#### Text segment
....................

Alejandro Exojo wrote:
>El Jueves, 16 de Marzo de 2006 22:49, Steven Ihde escribió:
>> Using KMail's disconnected IMAP seems like it should work.  There's just
>> one problem -- checking for new mail is so slow it's unusable.  It takes 
>> more than five minutes to do one check for mail -- every time.  It spends
>> most of the time in the "uploading status of messages" phase.  I have about
>> 16000 messages in the folder -- should I expect dimap to perform well in
>> this situation?  Using KMail's regular imap, a check for new mail on the
>> same folder is virtually instantaneous.
>
>KMail stores some special status of messages in its binary indexes:
>
>http://lists.kde.org/?l=kde-pim&m=112707919726650&w=2
>
>I suppose that KMail does some kind of trick to store this special status in 
>the server. Maybe this is causing the slowdown.

I doubt that this is correct.  KMail doesn't store this status on the server 
at all, it keeps it only in its local database.  This can be observed by 
connecting to the same server with different KMails.  The two KMails will 
keep their own completely independent sets of "To Do" flags.  However, 
Read/Unread and Replied status is propagated -- KMail sets these flags on the 
server using the IMAP protocol.  

I'm not sure why KMail's dimap upload is so slow.  My guess is that it is 
updating the status of all messages, even those that haven't changed.  
Offlineimap can sync much faster.  It seems to use a better method of 
synchronization.

....................

#### Source data
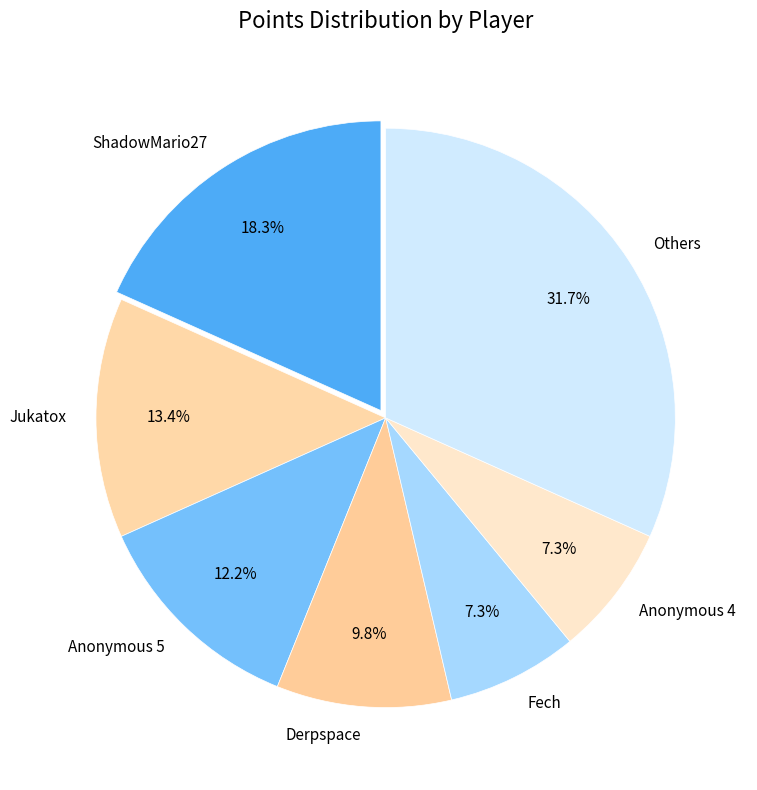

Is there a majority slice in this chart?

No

....................

Could you carry on the KMail disconnected IMAP message from its last sentence? The lines above stand apart from the KMail message and are not part of it.

#### Result of the task
>> I also tried using the script "offlineimap" to maintain a cache on the
>> laptop disk.  But the problem here is that KMail doesn't propagate the "To
>> Do" flag (or any other flags except the basic read/unread status AFAICT) to
>> the server, so the cached copy doesn't get the flag status.  :-(  Is there
>> a way to force KMail to store the flags on the server instead of in its
>> cached copy of the headers?
>
>Its very likely that the offlineimap program doesn't understand kmail's 
>indexes, so it simply ignores them, and the changes are not propagated to the 
>server.

KMail's indexes are not related.  Offlineimap (at least the way I'm using it) 
doesn't look at mails on disk, it connects to the IMAP server.  The only 
information it gets is from the IMAP server.  Assuming the IMAP server 
doesn't understand KMail's indexes (which I'm sure it doesn't) of course the 
IMAP server won't know anything about the To Do status either.

However, KMail could in theory store the To Do flag on the server by setting 
the flag with using the IMAP protocol.  Some servers (including Courier) 
allow clients to set arbitrary server-side flags.